Peut-on avoir une estimation du taux de gaspillage de l’énergie par l’administration publique ?
Il est difficile d’avoir un « taux » exact, mais l’État ivoirien a reconnu un gaspillage significatif. Des études et des déclarations officielles estiment le manque à gagner à environ 11 milliards de FCFA par an pour l’État en raison du gaspillage d’énergie dans les bâtiments publics.
Ce chiffre met en évidence le potentiel d’économies considérable qui pourrait être réalisé par des actions concrètes :
• Sensibilisation du personnel : Promouvoir les gestes simples comme l’extinction des lumières et la bonne utilisation des climatiseurs.
• Remplacement des équipements énergivores : Installer des ampoules LED et des appareils de climatisation plus performants.
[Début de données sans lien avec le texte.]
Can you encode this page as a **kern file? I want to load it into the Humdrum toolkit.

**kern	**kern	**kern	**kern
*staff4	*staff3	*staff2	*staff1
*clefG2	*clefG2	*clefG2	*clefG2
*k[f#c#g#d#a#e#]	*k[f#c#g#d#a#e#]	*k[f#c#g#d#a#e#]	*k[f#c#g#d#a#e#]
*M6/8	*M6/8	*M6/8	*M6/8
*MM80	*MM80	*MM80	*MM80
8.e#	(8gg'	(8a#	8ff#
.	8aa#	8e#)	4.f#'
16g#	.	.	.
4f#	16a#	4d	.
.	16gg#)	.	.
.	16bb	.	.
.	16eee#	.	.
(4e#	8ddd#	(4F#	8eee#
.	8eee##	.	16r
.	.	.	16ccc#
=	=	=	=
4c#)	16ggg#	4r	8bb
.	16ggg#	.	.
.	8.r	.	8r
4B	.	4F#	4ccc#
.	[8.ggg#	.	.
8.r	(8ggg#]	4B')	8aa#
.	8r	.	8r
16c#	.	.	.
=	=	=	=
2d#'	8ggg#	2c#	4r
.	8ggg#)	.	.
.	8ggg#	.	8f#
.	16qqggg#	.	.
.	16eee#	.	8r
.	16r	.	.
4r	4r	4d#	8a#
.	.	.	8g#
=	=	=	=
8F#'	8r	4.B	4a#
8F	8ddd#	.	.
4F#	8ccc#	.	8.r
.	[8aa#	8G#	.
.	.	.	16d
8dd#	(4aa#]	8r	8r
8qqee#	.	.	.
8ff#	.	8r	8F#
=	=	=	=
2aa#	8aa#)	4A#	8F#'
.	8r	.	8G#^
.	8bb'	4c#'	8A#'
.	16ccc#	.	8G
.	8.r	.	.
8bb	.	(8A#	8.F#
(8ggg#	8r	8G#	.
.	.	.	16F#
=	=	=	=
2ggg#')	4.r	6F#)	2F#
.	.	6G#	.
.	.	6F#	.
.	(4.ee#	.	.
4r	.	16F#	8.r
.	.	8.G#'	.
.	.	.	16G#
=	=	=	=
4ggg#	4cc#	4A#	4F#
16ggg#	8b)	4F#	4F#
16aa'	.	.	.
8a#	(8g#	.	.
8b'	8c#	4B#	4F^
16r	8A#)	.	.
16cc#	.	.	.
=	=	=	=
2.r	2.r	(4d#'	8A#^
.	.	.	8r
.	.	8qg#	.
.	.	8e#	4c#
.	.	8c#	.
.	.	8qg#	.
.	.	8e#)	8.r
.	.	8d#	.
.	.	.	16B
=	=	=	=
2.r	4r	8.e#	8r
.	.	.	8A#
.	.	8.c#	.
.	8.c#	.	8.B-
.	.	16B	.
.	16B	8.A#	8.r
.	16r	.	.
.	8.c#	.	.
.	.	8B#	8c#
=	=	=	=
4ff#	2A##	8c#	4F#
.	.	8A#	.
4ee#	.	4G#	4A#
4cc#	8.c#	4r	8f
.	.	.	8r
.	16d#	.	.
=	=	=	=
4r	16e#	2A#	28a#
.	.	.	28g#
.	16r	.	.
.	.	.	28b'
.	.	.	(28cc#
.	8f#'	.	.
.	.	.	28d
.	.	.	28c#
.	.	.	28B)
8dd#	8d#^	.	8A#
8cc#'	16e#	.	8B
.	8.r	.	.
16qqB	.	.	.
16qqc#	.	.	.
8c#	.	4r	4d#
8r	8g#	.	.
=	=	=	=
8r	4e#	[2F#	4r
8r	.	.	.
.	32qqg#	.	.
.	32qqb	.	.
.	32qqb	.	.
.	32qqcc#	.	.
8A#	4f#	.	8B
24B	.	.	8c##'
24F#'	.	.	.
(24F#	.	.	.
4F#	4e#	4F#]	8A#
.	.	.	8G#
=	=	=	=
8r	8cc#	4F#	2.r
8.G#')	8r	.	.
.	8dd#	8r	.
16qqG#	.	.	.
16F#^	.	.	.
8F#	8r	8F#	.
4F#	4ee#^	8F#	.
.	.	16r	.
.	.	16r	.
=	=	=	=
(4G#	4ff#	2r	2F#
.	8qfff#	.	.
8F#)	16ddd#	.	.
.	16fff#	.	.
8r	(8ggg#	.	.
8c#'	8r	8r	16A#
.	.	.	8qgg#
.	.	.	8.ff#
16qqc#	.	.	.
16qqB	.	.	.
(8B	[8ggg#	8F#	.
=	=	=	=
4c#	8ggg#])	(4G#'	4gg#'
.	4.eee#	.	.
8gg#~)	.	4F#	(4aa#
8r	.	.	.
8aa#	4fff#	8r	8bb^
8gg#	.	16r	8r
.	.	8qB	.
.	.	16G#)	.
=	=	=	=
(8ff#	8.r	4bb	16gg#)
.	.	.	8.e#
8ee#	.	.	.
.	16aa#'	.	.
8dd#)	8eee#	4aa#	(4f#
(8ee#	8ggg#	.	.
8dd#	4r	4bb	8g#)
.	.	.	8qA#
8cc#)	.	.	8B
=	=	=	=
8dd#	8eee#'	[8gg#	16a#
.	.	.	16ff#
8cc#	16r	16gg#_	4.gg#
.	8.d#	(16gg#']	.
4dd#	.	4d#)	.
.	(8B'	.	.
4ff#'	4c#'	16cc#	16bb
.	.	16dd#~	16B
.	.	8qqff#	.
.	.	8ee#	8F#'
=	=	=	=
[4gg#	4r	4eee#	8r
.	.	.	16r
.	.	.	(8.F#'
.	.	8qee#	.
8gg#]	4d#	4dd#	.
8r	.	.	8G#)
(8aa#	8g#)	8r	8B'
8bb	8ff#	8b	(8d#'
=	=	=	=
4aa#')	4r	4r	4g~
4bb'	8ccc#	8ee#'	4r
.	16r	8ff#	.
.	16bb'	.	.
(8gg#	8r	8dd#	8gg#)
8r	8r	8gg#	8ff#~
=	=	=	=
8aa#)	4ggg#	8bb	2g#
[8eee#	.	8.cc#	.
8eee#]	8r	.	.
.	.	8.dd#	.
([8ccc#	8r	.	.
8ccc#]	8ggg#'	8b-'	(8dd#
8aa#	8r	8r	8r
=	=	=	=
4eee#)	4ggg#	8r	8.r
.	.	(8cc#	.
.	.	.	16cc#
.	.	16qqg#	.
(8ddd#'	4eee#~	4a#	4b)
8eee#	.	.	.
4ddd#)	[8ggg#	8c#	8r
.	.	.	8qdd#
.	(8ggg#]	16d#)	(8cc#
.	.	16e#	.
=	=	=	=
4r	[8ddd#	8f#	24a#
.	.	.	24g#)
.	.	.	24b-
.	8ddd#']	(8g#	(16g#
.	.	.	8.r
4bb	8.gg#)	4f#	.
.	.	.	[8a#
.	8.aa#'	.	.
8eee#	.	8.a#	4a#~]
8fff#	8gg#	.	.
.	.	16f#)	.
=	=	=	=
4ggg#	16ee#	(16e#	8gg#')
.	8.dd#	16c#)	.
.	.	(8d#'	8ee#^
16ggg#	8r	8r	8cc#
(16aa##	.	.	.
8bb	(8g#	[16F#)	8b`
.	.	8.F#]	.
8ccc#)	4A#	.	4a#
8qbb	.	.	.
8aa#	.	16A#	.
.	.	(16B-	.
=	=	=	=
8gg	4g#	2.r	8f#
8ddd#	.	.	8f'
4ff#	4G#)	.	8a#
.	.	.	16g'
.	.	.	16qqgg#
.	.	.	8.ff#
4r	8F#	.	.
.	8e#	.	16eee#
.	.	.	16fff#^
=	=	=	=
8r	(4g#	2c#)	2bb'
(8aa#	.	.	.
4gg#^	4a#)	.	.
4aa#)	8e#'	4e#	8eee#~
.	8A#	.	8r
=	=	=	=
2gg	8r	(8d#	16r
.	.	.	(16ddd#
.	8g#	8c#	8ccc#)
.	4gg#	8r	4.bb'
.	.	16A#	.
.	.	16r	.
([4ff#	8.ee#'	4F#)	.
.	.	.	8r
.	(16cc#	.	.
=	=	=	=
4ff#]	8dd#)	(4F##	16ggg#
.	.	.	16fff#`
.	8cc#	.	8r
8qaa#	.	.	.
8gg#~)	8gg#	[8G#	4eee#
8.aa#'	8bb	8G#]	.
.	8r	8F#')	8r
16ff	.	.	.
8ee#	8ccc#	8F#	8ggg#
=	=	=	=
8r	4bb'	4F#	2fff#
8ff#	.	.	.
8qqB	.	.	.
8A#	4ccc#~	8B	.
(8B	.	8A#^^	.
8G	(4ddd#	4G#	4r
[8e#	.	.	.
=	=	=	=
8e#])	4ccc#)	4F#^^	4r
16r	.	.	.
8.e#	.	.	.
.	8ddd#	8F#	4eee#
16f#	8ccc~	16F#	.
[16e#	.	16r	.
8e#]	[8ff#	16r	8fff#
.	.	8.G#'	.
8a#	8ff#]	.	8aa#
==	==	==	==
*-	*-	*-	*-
• Mise en place de systèmes de gestion intelligente de l’énergie : Utiliser des technologies comme le coffret intelligent TLJ 100 (TGIME) pour surveiller et optimiser la consommation en temps réel.
En s’attaquant à ce gaspillage, l’administration publique peut non seulement réduire ses propres coûts de fonctionnement, mais aussi donner l’exemple au secteur privé et à la population et ainsi favoriser le maintien de l’autosuffisance énergétique du Pays.